EXERCISE BRIEF: In the entries that follow, how many lines hold "Володимир"? Nothing but the number is expected.

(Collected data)
++++++++

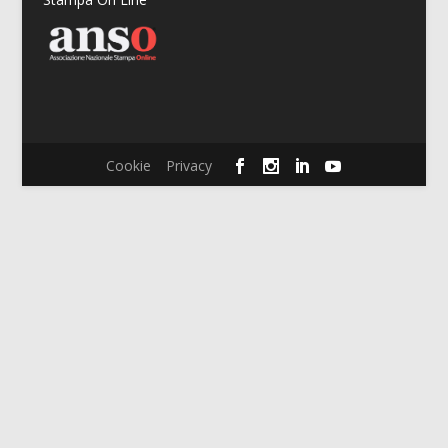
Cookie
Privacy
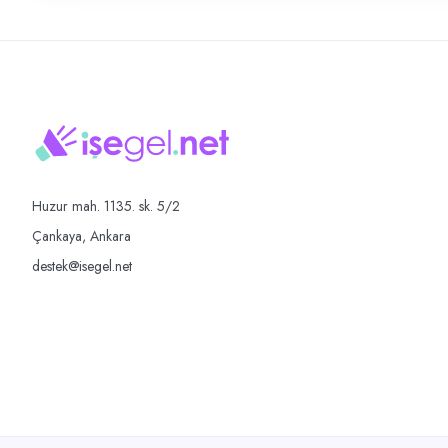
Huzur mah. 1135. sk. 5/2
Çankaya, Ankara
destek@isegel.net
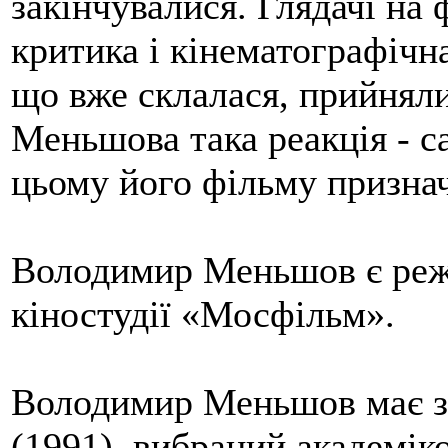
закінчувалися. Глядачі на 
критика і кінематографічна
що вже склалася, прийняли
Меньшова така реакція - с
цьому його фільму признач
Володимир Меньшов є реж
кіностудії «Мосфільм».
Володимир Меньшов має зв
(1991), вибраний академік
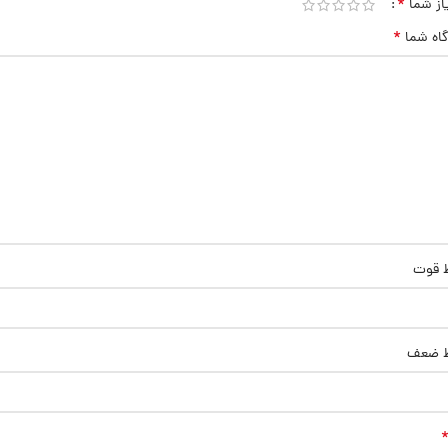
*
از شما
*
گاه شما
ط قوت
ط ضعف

++++++++

RESPONSE AREA: 2